HMRC Changes January 2018

HMRC has changed the way it calculates penalties charged to taxpayers who have made mistakes in their tax returns or failed to notify HMRC of a tax liability. 

Penalty regime

Where a taxpayer fails to notify HMRC of their tax liability or makes an error (careless or deliberate) in a tax return, HMRC can charge the taxpayer a penalty, calculated as a percentage of the potential lost revenue (PLR).

There are statutory bands set for the range of percentages of PLR that are used for each type of taxpayer behaviour, and which vary according to whether the error was disclosed voluntarily with no prompting by HMRC or disclosed after an HMRC prompt – see table.

Where the final penalty sits between the minimum and maximum percentages depends on the quality of the disclosure. “Quality” has three elements: telling (30%), helping (40%), and giving access (30%). The amounts in brackets are the percentage by which the maximum possible penalty is reduced within the statutory range. Each of those elements is judged by HMRC according to its timing, extent and nature.

Timing is important

Timing is a key part of determining the quality of the disclosure. HMRC views an error reported within 12 months of its occurrence or 12 months of the date notification should have been made, as being a higher quality of disclosure than when the same error is reported a significant period after it occurred. This 12-month period is built into the penalties for failure to notify, with lower penalties charged if the notification is made within 12 months of when it should have been made.

Change in practice

This penalty regime came into effect generally from 2008/09, after many years of consultation and negotiation between HMRC and the professional bodies.

Much to the surprise of those professional bodies, HMRC changed its practice in relation to penalties for disclosures made from September 2017. The guidance in its Compliance Handbook manual was changed in paras: CH82410CH82430CH72540and the related pages, without notice. Then in December 2017 all of the compliance check factsheets which refer to penalties were changed to include this text:

“If you’ve taken a significant period (normally 3 years) to correct or disclose the inaccuracy we’ll normally restrict the amount of reduction given for disclosure. We’ll restrict the penalty range by 10 percentage points above the minimum to reflect the time taken before working out the reductions for telling, helping and giving.”

Significant period

The HMRC guidance implies that if the error is reported within three years, the maximum mitigation of the penalty is possible. However, the penalty percentages are increased by ten percentage points where errors or failure to notify are disclosed after more than three years.

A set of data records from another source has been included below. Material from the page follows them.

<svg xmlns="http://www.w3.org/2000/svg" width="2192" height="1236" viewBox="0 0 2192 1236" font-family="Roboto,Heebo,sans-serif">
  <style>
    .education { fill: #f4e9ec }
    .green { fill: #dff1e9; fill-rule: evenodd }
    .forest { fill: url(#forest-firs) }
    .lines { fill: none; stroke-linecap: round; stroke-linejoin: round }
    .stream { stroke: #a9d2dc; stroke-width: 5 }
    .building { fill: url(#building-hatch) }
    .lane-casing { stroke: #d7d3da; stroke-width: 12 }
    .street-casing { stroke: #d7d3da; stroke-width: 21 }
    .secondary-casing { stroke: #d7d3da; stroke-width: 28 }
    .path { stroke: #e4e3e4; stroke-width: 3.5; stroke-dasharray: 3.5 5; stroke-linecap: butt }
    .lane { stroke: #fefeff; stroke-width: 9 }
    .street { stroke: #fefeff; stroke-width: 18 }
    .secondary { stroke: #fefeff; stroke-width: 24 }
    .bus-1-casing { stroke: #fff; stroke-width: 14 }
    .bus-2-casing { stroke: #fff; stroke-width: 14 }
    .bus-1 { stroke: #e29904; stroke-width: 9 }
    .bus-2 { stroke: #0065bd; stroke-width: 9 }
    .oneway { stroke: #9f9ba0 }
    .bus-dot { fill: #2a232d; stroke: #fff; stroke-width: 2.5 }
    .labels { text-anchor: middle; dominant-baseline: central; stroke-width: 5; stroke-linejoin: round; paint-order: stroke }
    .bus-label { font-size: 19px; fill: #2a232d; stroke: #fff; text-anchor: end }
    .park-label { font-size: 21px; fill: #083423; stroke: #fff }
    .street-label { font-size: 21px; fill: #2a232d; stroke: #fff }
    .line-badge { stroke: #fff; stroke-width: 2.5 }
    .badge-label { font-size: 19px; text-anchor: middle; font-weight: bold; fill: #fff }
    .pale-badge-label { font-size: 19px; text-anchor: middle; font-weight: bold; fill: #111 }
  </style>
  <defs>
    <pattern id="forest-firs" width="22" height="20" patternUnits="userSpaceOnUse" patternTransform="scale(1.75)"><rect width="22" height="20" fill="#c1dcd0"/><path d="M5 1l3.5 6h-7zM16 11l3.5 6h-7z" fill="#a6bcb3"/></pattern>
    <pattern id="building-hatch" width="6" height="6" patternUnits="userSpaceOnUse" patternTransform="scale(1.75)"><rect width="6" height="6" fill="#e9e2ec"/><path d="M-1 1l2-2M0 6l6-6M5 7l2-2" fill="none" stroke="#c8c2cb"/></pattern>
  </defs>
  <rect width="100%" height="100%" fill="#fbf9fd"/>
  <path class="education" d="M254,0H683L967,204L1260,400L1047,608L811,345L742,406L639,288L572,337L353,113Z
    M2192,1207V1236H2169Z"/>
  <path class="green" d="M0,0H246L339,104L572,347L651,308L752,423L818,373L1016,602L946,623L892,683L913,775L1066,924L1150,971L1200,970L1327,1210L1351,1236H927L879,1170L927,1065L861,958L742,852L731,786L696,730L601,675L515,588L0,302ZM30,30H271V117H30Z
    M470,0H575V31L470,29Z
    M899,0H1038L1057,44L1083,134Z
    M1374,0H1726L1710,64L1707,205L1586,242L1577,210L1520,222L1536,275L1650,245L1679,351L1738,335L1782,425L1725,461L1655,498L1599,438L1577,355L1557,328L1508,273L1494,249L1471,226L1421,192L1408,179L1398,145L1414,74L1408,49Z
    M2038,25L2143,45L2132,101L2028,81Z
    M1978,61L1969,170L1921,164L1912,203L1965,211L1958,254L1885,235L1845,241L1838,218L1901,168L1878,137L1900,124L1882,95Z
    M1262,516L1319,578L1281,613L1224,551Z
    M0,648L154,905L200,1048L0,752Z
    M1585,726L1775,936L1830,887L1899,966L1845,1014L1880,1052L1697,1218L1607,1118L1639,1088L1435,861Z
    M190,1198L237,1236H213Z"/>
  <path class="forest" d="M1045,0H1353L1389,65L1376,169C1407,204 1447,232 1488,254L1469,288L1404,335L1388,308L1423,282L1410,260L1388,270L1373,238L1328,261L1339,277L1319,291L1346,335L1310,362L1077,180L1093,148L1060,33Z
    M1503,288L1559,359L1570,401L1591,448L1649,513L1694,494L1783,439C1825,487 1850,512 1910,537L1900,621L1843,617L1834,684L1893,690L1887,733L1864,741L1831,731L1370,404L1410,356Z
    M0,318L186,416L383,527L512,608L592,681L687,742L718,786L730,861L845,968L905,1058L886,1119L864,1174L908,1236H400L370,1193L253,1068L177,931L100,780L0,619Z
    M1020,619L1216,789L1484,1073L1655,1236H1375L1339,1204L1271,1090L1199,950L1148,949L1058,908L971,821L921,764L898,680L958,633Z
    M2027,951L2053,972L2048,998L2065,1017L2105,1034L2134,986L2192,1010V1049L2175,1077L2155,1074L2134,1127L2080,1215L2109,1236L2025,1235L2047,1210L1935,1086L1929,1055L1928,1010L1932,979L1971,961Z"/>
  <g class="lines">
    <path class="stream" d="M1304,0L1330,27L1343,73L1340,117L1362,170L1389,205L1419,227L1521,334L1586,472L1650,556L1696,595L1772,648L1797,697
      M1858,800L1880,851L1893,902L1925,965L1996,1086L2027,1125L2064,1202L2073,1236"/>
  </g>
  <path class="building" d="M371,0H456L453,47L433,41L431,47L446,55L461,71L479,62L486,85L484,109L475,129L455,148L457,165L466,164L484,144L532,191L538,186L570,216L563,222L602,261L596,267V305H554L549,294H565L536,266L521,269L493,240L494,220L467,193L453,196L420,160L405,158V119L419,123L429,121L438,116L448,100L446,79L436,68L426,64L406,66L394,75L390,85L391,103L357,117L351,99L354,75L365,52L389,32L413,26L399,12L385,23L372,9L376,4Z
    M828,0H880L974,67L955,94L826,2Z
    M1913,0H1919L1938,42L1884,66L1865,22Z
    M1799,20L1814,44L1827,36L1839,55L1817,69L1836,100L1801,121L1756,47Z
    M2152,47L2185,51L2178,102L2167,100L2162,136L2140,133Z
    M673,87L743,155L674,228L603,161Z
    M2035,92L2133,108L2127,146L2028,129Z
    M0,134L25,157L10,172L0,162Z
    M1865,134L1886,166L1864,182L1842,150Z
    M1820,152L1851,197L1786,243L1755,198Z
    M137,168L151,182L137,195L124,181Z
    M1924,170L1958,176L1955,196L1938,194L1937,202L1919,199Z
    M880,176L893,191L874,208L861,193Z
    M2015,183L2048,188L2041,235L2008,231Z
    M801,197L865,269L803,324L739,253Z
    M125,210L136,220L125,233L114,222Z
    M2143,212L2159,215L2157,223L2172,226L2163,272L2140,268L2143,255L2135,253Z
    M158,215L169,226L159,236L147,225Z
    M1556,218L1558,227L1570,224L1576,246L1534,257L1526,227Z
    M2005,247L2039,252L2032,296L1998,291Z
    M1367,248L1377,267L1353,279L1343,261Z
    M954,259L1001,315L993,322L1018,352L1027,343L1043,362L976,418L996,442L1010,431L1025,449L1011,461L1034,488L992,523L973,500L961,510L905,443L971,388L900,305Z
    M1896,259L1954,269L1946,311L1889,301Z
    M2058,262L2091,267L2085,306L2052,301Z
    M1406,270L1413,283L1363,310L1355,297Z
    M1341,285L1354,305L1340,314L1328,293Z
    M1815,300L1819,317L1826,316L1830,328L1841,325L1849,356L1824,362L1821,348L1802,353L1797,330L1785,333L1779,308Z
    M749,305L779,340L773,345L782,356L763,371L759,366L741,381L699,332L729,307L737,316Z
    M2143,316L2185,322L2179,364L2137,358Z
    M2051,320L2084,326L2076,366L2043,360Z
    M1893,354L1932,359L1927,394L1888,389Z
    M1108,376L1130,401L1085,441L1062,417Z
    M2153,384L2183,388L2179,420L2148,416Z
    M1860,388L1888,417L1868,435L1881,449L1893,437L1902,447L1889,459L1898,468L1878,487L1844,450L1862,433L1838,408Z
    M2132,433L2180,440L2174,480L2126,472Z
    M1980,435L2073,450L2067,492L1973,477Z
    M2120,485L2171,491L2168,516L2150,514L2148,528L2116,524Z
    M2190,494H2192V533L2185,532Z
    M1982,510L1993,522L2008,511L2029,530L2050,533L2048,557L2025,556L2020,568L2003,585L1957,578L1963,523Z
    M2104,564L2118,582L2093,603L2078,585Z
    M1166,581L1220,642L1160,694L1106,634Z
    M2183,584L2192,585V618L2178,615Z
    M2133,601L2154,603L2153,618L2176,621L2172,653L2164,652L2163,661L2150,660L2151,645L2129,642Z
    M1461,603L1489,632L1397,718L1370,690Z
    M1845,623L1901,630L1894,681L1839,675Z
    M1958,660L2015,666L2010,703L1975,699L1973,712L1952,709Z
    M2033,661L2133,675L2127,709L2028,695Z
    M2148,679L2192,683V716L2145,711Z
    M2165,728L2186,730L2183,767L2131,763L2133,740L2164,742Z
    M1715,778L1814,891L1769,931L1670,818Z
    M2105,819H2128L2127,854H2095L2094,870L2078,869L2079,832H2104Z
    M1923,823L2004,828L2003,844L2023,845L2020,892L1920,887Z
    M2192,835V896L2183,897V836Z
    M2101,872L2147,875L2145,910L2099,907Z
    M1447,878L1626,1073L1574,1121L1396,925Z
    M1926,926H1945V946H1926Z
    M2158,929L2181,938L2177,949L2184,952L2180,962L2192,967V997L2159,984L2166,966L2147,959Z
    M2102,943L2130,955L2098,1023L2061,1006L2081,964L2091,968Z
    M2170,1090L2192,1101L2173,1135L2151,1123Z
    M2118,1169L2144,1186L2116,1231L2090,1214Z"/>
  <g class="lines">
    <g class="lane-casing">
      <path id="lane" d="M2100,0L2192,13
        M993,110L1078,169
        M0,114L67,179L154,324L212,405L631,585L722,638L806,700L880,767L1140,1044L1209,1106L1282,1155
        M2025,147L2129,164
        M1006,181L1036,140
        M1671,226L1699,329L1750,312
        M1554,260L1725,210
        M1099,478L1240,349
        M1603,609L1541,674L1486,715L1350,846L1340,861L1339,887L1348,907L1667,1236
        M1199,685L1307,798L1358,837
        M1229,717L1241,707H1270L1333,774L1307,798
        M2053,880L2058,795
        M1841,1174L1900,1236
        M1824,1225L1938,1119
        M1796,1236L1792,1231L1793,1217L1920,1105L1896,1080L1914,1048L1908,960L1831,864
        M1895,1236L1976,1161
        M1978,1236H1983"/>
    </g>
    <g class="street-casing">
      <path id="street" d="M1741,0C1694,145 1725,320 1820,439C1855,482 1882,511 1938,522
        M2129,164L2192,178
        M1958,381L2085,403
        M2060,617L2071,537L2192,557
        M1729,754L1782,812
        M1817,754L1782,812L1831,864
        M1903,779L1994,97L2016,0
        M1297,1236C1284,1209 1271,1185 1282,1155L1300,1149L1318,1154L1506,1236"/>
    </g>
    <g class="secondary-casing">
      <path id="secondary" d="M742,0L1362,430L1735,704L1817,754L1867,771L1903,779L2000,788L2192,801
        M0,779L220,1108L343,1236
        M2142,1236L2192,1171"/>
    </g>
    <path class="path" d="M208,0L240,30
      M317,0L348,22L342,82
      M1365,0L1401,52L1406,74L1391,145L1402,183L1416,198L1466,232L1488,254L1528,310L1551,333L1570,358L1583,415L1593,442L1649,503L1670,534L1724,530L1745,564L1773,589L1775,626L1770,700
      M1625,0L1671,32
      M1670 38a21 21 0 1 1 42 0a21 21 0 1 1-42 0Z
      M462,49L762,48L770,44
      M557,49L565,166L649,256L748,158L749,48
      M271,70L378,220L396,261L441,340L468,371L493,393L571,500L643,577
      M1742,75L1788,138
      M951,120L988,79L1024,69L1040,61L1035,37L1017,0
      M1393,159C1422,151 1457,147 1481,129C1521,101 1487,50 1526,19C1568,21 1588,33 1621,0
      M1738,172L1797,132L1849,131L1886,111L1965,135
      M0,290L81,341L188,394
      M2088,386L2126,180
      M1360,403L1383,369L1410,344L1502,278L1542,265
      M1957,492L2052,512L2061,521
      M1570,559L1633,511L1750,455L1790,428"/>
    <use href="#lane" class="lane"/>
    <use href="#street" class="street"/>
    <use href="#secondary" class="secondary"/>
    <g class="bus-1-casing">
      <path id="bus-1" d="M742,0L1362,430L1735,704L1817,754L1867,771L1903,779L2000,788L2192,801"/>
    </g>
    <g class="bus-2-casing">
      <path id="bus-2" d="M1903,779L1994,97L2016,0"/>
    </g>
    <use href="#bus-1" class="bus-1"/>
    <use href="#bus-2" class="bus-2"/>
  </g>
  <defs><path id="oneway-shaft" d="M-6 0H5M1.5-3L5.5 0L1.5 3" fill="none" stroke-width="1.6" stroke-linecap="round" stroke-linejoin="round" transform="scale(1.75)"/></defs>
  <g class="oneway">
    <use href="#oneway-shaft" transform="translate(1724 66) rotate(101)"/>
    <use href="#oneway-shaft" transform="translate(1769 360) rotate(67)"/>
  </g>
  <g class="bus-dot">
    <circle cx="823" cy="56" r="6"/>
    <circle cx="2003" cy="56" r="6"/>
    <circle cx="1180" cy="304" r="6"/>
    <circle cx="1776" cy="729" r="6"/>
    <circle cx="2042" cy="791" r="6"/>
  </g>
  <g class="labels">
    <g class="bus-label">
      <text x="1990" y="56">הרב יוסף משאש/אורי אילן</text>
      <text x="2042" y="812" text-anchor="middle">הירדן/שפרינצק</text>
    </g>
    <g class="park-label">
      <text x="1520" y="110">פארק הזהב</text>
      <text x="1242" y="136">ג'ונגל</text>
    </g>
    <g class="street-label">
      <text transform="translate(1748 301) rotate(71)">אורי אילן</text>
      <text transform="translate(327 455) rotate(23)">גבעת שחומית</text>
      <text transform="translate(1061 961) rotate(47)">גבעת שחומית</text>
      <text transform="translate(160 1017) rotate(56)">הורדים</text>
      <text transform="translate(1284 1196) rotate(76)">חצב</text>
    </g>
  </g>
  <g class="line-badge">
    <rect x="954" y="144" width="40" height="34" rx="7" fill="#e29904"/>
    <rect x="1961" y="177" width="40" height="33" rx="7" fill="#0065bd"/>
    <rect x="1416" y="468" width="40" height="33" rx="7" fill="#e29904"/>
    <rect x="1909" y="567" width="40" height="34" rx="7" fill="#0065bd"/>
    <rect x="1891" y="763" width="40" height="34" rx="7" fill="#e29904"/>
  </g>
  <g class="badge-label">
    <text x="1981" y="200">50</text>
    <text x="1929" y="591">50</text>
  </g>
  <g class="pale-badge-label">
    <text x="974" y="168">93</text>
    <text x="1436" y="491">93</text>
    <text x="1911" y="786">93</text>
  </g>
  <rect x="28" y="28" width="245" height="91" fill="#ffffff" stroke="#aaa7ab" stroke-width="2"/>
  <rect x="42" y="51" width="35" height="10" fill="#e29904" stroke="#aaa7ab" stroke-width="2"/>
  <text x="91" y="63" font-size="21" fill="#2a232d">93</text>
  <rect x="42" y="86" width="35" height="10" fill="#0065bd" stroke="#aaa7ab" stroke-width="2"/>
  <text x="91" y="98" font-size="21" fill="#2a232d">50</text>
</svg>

A careless error reported after three years with no prompting will now carry a minimum penalty of 10% of PLR. A prompted disclosure of an error delayed for over three years carries a minimum penalty of 25%.

What does it mean?

It is not clear from the guidance what HMRC will count as the start of the three-year significant period. This could be:

  • the date of the error occurred;
  • the end of the tax year or accounting period in which the error or failure occurred; or
  • the date when the error was discovered.

Mike Down, head of tax investigations at RSM, said: “There is an urgent need for HMRC to clarify exactly what their policy now is, to confirm its legal basis, and to explain why they believe this overturning of such a long-standing principle is necessary.”

Advise taxpayers

This change in HMRC practice will affect taxpayers who want to make a voluntary disclosure of careless errors, or of mistakes made while they took due care. In the past, such individuals could make penalty-free disclosures to HMRC, which encouraged compliance and saved time and money as HMRC didn’t have to investigate the matter themselves.

Now, where the taxpayer discovers an error or their accountant finds it for them, it will be important to make a disclosure to HMRC as soon as is practical. Any delay which takes the disclosure outside the three-year period (to be defined!) could cost the taxpayer a further 10% in penalties.